Return verbatim every line from the one containing "To the nearest" through the final line below, with both ends included.

══════════

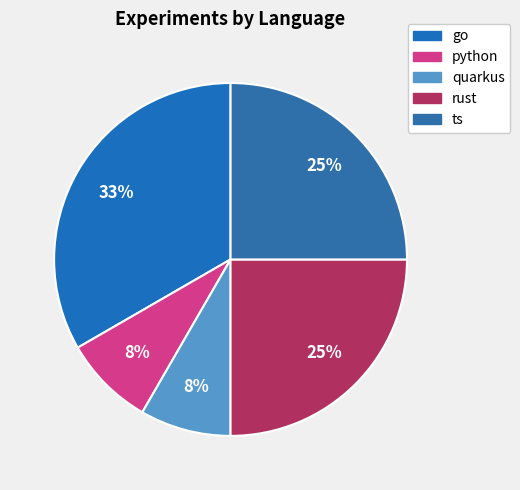

Is it true that quarkus is 22% of the pie?

False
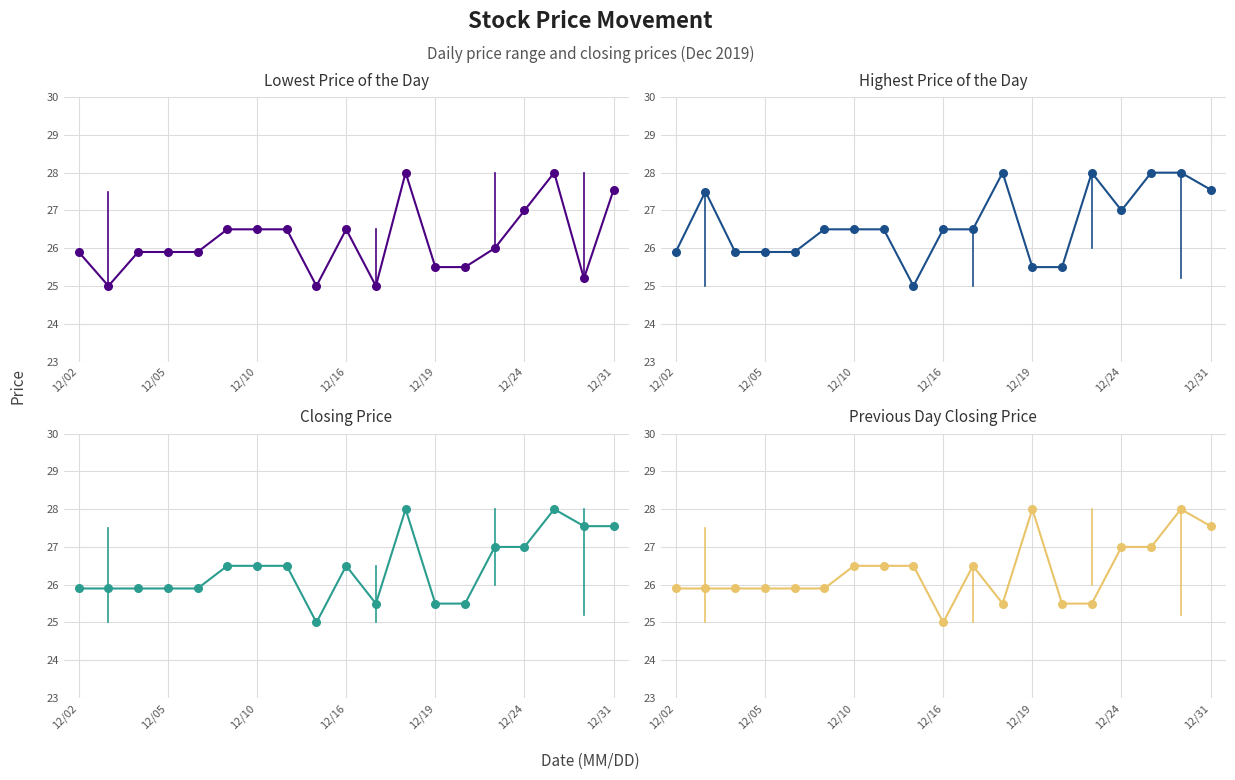

Is the value of Closing Price at 12/31 greater than the value of Highest Price of the Day at 11?

No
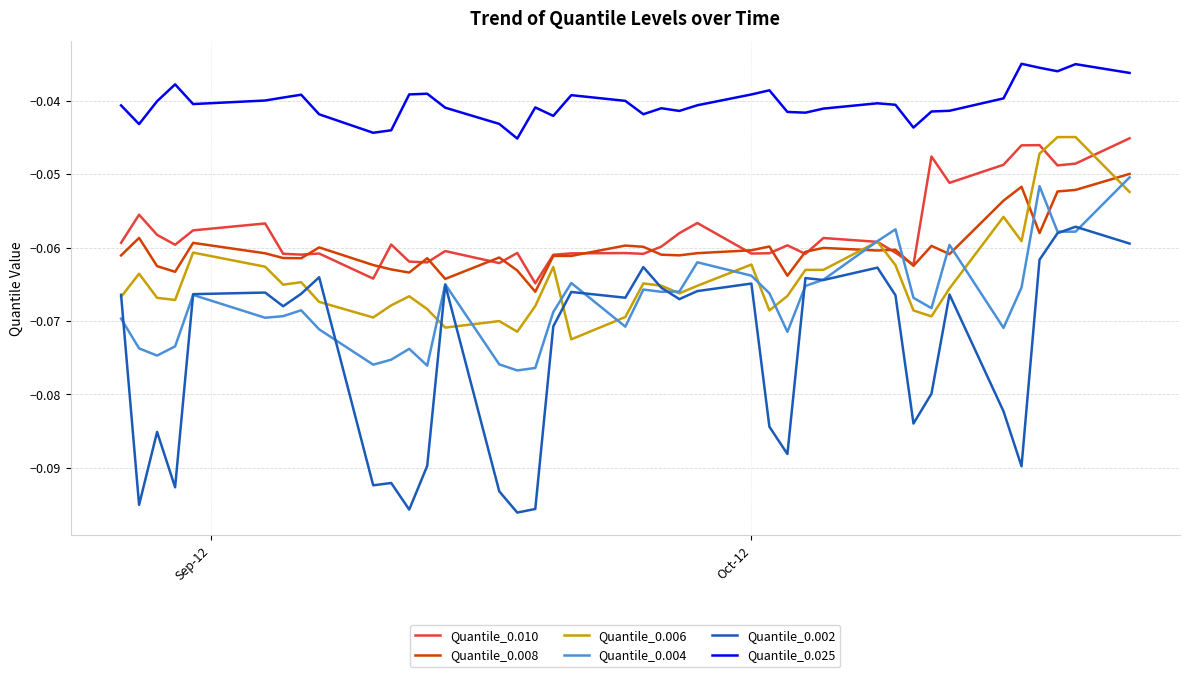

Which series has the largest total across all categories?

Quantile_0.025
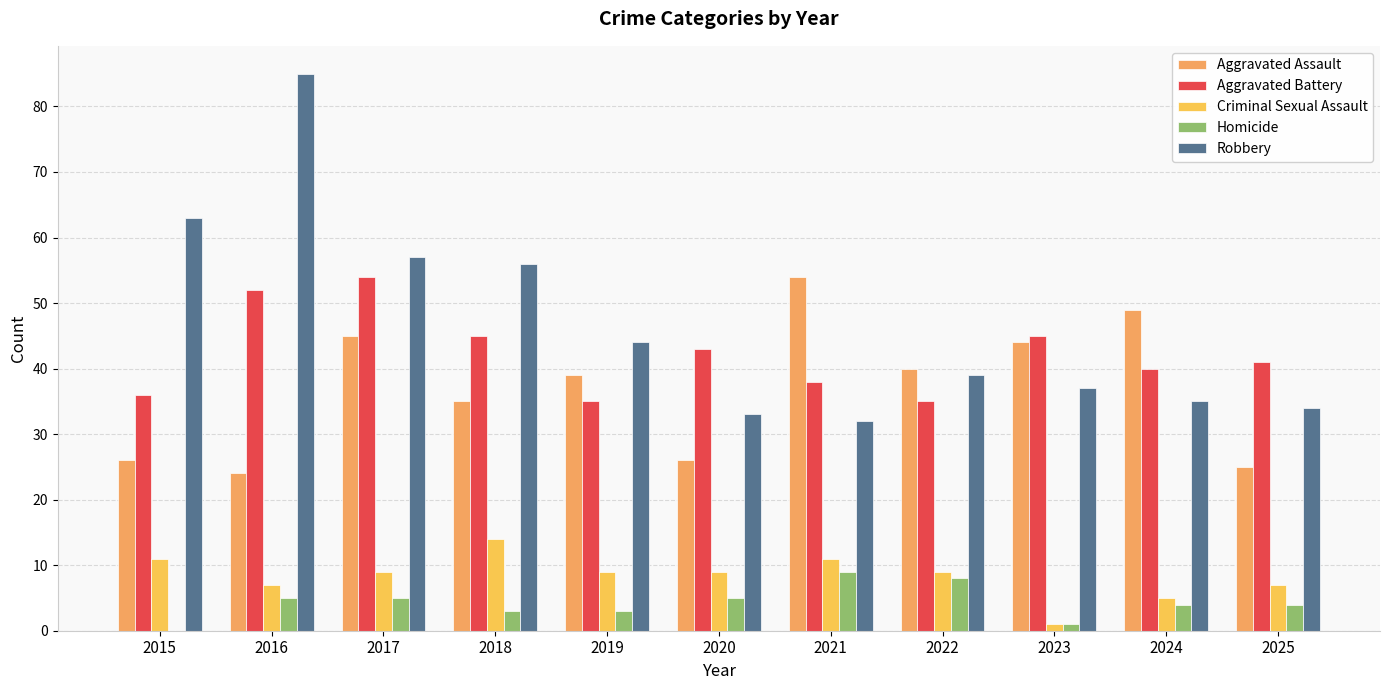

Where does the Robbery series first go above 39?

2015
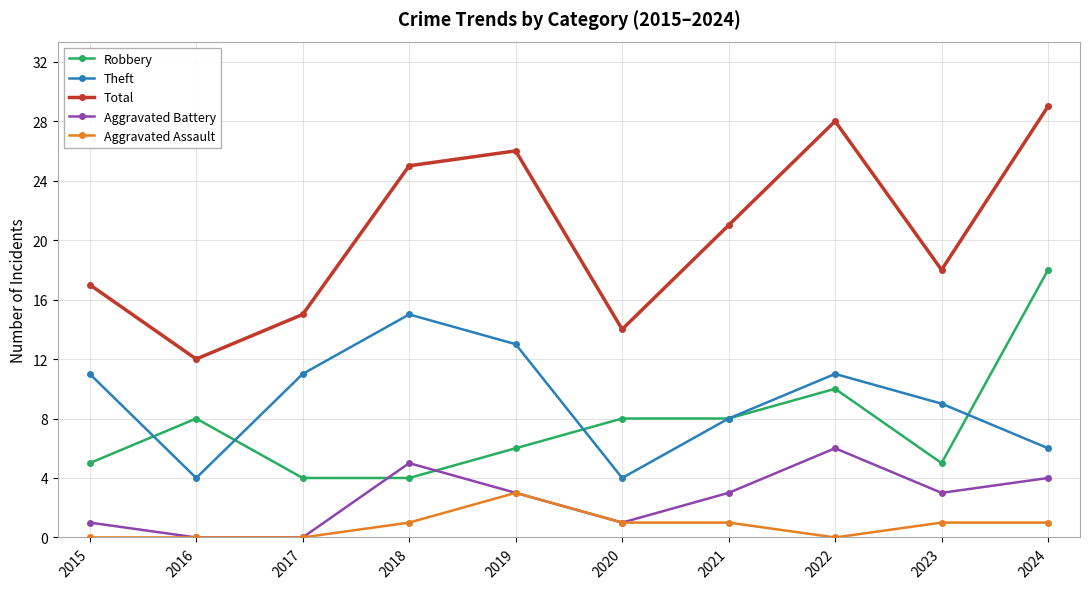

Where is Robbery nearest to the value 11?

2022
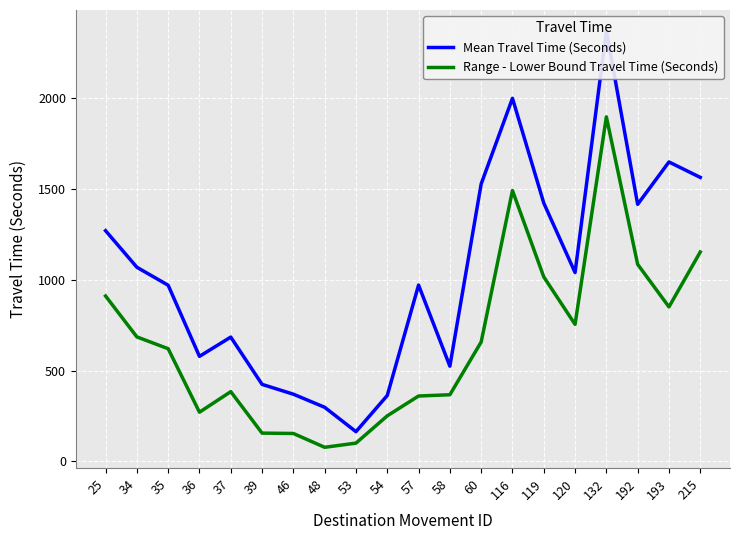

How many data points in Mean Travel Time (Seconds) are less than 1039?

10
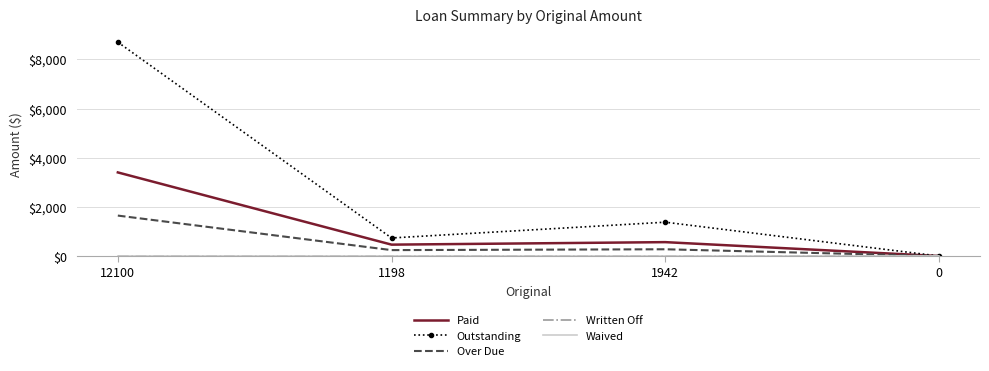

True or false: Waived has more than 2 interior local peaks.

False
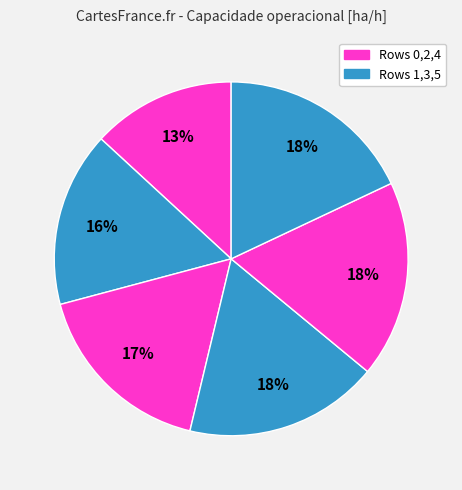

How many segments does this pie chart have?

6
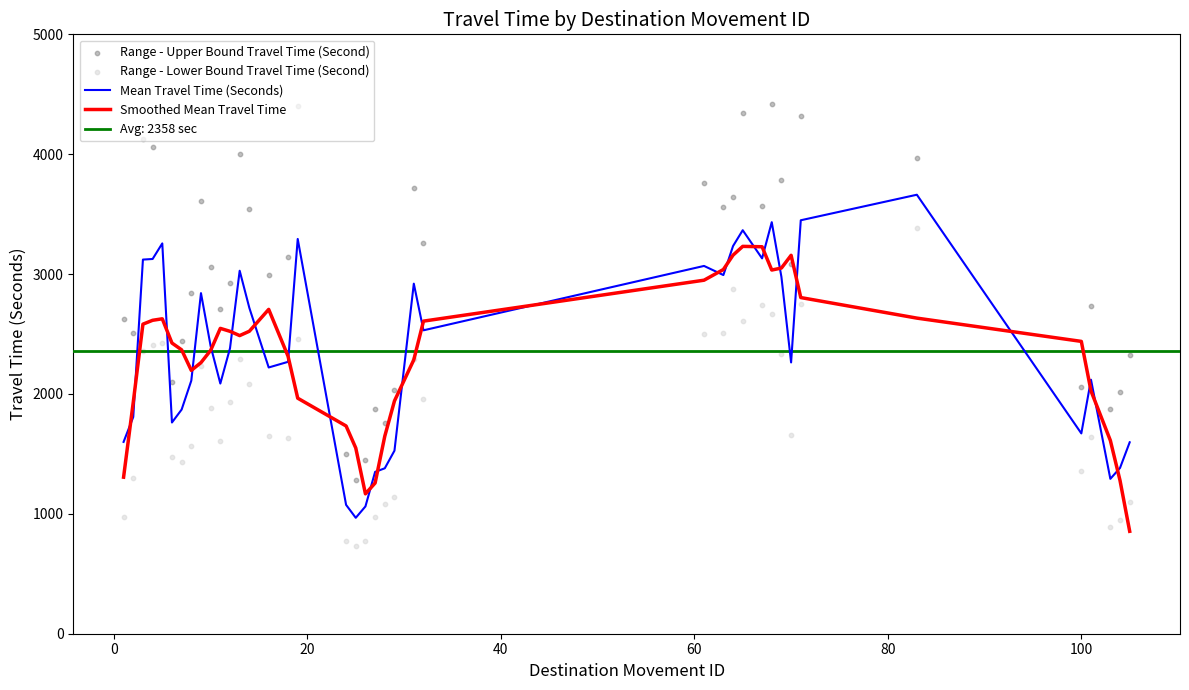

What is the minimum value for Smoothed Mean Travel Time?

854.4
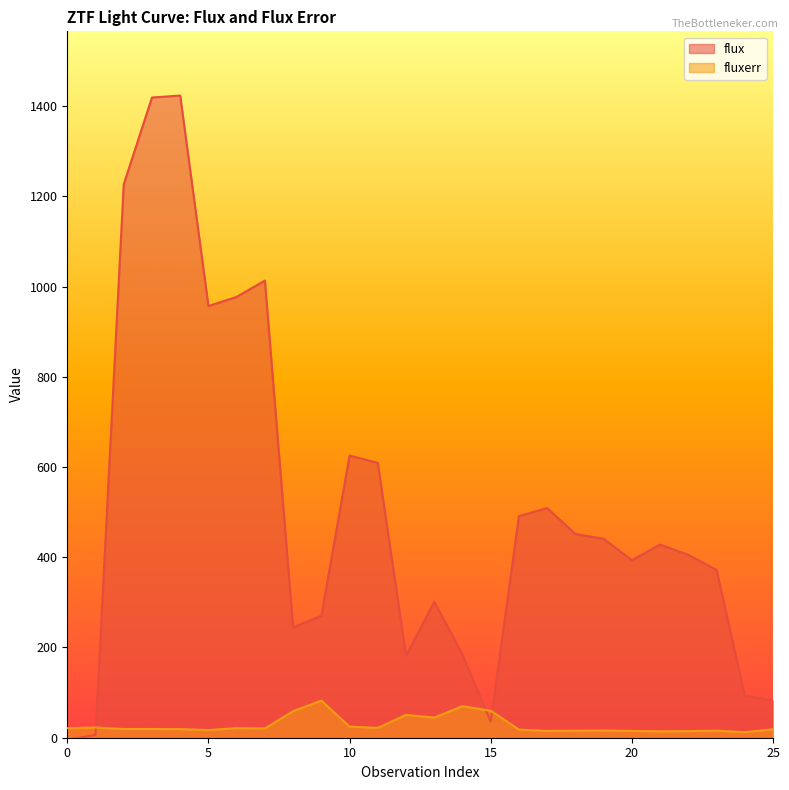

How many interior local peaks does the flux series have?

6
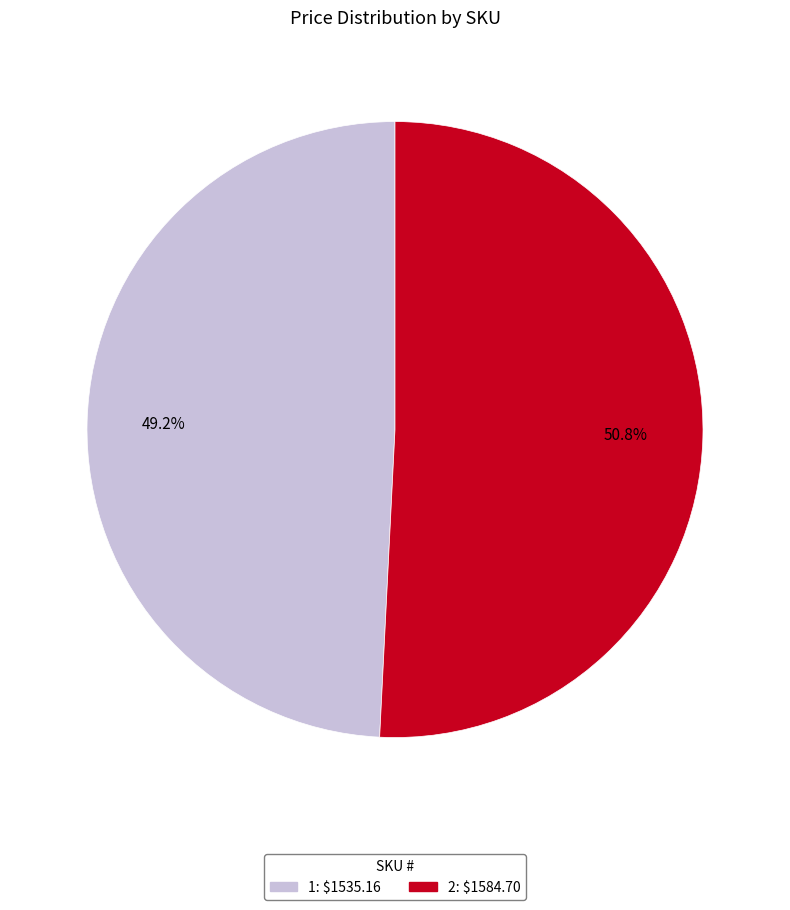

To the nearest percent, what percentage of the pie is 2?

51%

══════════

# Solution
To the nearest percent, what percentage of the pie is 2?

51%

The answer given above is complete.